# Start of PAGE

Research fellowships offered by Alaska Geographic and Denali Education Center through the Murie Science and Learning Center help scientists conduct field research in Arctic and subarctic Alaskan national parks.

Monitoring Mesocarnivore Change, Related to Wolves, Fluctuating Prey & Snowpack

woman in a hat wearing a backpack
Kelly uses track surveys and scat to estimate change in medium-sized carnivores

Courtesy Kelly Sivvy

Discover Denali 2012 Research Fellowship:

Kelly Sivy, University of Alaska Fairbanks (Masters student)
Denali National Park and Preserve


Kelly Sivy is interested in using a method that does not require animal capture to determine the presence and relative abundance of furbearers, such as coyotes, red foxes, and lynx in the vicinity of Denali National Park and Preserve. In winter, she plans to survey wildlife tracks and collect scats along snowmachine transects in the Stampede Road corridor. She'll use these surveys and scat to determine if populations of these mesocarnivores change with the availability of prey such as snowshoe hares, the presence of top carnivores (wolves), and a changing climate (i.e., the amount of snow). In addition to gathering baseline data about population sizes of mesocarnivores, she will be able to test a monitoring method that is non-invasive.

Sand-Dune Formation and Human Landuse of Beaverlog Lakes, Denali

man in a yellow jacket in a spruce forest
Sam Coffman in the field

Courtesy Sam Coffman

Sam Coffman, University of Alaska, Museum of the North
Denali National Park and Preserve


In 2011, Sam Coffman was working with Charles E. Holmes on the Ancient Lake Minchumina Project, an archeological study near Lake Minchumina. During that work, the shovel tests they made near Beaverlog Lakes revealed a microblade fragment and a tertiary flake.

In 2012, Sam Coffman will return to the area to gather information to better understand the site and the surrounding landscape. Specifically, he wants to test the Beaverlog Lakes MMK-183 site to: determine whether the site was used extensively or only briefly, whether there is more than one component at the site (one or more occupations), and what activities occurred there; and to recover materials that can be dated, in order to learn the age of the site's use. Sam also wants to learn about the ages of the sand dunes in the area, and how these are related to Lake Minchumina, and how the overlying silt was deposited. Sam will continue his work on the Beaverlog Lakes project in association with the Ancient Lake Minchumina project headed by Charles E. Holmes.

# End of PAGE

# TO-DO LIST:
1. Reproduce the passage of the Denali fellowship text between "Research fellowships offered" and "Fairbanks (Masters student)", inclusive.
2. Carry the Denali fellowship text forward, picking up right after its final sentence.

# Start of DATASET

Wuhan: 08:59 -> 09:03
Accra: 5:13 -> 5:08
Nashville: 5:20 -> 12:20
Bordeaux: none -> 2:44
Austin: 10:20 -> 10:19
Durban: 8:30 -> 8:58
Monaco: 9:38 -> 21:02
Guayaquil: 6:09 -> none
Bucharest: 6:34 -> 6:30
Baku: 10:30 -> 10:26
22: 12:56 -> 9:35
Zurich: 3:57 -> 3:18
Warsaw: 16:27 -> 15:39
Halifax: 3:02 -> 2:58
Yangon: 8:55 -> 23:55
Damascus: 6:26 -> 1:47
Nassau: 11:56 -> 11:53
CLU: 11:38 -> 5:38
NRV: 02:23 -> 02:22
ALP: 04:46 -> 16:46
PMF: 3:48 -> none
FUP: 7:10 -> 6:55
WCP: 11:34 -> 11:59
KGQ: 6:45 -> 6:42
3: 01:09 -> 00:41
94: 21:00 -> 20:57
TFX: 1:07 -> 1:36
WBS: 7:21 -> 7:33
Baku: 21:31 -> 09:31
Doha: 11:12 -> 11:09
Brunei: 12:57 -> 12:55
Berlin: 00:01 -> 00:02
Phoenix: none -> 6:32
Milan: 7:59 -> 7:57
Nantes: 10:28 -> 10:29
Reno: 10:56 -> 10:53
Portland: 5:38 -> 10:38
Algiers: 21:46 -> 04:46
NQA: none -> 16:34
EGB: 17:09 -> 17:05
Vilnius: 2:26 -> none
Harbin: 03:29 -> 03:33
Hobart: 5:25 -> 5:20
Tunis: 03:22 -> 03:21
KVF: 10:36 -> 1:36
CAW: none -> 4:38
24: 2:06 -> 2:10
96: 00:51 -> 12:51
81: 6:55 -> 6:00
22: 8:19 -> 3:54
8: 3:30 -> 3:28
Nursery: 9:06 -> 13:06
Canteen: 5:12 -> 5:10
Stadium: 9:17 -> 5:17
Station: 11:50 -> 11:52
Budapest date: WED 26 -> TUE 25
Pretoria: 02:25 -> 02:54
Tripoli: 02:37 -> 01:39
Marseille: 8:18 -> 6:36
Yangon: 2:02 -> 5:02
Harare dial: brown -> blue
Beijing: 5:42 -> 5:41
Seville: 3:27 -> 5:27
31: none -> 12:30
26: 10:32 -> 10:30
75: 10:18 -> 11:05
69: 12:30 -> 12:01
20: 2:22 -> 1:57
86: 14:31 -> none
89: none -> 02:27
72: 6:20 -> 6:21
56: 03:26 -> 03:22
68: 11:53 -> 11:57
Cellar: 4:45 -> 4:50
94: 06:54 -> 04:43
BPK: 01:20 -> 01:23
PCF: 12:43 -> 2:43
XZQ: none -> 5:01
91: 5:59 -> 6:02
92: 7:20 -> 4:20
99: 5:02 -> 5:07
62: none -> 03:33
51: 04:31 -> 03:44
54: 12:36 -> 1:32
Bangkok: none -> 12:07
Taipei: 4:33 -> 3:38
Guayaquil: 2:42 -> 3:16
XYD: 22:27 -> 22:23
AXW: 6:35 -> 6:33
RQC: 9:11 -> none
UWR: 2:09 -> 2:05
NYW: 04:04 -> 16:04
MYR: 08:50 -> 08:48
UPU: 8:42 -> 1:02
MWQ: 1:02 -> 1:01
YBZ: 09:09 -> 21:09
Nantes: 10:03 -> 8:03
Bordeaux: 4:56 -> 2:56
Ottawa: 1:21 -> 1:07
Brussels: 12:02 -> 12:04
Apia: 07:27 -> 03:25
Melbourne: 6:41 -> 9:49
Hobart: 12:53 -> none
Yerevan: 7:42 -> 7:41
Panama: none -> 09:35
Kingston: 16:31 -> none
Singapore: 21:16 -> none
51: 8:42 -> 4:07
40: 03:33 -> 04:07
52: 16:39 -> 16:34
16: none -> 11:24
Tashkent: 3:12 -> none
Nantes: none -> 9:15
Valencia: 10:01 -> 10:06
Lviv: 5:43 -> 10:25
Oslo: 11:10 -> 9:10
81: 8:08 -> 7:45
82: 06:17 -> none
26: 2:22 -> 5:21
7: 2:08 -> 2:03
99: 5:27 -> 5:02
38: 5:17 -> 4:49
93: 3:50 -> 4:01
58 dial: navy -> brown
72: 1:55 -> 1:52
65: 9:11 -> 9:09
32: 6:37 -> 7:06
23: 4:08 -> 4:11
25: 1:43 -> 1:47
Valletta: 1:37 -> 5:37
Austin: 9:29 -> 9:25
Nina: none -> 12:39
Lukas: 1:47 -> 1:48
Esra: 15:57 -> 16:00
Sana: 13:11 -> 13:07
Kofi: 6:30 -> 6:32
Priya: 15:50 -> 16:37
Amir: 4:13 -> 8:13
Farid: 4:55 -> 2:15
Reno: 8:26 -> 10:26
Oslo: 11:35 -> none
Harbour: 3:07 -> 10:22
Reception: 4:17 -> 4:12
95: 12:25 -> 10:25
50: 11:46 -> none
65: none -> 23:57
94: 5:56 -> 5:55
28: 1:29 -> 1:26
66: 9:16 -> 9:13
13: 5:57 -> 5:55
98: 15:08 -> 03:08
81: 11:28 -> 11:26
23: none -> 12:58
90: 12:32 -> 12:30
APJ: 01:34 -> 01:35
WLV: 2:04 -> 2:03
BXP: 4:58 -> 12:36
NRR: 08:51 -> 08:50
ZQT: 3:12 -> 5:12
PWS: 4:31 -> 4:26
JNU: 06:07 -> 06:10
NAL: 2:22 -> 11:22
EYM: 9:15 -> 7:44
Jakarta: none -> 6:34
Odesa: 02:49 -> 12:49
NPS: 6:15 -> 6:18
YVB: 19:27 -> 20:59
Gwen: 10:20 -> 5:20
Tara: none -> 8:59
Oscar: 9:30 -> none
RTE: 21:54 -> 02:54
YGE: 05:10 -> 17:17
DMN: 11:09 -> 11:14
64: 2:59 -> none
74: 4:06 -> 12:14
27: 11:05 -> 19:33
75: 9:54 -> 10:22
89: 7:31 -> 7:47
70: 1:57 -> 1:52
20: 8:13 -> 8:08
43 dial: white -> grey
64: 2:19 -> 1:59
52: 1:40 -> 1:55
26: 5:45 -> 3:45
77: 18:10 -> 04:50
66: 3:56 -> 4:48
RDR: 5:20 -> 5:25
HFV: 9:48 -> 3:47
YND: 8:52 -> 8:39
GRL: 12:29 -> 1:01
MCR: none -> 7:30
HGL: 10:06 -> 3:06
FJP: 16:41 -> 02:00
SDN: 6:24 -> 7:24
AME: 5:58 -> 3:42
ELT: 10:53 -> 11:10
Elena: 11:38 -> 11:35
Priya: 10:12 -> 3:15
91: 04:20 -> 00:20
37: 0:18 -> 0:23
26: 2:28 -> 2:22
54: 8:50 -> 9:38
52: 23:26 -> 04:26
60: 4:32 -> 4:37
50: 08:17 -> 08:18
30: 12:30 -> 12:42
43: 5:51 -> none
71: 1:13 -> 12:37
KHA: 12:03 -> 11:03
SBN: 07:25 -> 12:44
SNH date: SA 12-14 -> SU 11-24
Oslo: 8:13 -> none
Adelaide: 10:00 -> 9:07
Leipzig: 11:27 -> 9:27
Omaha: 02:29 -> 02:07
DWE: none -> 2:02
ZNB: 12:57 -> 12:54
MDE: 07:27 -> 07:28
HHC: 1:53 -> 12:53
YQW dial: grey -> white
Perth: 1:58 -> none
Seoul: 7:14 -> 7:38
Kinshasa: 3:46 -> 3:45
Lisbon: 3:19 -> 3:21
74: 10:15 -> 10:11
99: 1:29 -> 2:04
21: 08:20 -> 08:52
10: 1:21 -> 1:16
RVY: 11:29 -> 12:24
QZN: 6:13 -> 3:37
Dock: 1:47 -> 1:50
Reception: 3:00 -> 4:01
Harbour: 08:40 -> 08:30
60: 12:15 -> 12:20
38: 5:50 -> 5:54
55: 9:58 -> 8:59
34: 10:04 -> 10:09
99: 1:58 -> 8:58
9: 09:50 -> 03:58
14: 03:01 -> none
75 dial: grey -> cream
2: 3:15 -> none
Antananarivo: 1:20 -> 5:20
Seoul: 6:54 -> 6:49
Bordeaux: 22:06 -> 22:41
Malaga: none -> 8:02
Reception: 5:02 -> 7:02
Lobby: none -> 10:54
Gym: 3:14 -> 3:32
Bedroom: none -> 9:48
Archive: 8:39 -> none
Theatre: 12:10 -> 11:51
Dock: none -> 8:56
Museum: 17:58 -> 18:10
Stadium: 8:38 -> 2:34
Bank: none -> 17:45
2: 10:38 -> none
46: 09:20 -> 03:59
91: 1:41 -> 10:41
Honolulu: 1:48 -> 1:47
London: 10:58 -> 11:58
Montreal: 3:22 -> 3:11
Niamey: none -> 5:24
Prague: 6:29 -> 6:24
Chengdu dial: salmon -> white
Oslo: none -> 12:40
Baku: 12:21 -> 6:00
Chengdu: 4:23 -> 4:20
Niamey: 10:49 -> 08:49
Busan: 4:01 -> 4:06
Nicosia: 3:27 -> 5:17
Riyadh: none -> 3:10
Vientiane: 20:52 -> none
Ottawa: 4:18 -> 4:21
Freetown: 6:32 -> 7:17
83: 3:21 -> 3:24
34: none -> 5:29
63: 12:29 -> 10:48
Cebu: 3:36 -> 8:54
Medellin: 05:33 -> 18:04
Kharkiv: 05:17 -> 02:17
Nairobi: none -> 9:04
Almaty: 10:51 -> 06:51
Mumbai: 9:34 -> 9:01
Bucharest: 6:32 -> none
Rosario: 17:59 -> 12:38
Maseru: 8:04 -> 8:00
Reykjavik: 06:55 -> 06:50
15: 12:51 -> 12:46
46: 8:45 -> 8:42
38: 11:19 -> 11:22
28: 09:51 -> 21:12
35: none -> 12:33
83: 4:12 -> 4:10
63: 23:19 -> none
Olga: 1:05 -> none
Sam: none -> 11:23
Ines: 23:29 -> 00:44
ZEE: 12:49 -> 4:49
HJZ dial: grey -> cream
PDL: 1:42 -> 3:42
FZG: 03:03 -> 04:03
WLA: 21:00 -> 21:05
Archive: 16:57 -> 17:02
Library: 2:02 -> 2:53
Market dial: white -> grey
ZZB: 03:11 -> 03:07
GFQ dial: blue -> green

# End of DATASET

# PER-TASK OUTPUTS:
1.
Research fellowships offered by Alaska Geographic and Denali Education Center through the Murie Science and Learning Center help scientists conduct field research in Arctic and subarctic Alaskan national parks.

Monitoring Mesocarnivore Change, Related to Wolves, Fluctuating Prey & Snowpack

woman in a hat wearing a backpack
Kelly uses track surveys and scat to estimate change in medium-sized carnivores

Courtesy Kelly Sivvy

Discover Denali 2012 Research Fellowship:

Kelly Sivy, University of Alaska Fairbanks (Masters student)

2.
Documenting Natural & Cultural Resource Change Using Repeat Photography

man standing on a hilltop near a camera, wide glacial valley in the distance
Ron uses repeat photography to study change

Courtesy Lacy Karpilo

Discover Denali 2012 Research Fellowship:

Ronald Karpilo, Colorado State University
Denali National Park and Preserve

The project involves gathering a library of historic photos (along with the photographer's notes, letters, and journals) and consulting with park staff to determine the highest priority images for repeating. Repeat photography techniques will be used to locate the historic photo sites and create modern images. The resulting photo pairs will document the past century of changes in park features and processes such as vegetation distribution, stream dynamics, glaciers, and post-mining recovery.

Photo pairs will be available for education, scientific and historic research, and resource management.

Ron is a research associate with the Department of Geosciences at Colorado State University.

Holocene Glacial Variability, Arrigetch Peaks, Alaska

Simon Pendleton, SUNY Buffalo (Masters student)
Gates of the Arctic National Park and Preserve

Glaciers in the Brooks Range are in a rapid state of retreat. Knowing more about how long the glaciers have been there, and how they have fluctuated in the past, may help to explain today's Arctic climate systems and their effects on today's glaciers in and near Gates of the Arctic.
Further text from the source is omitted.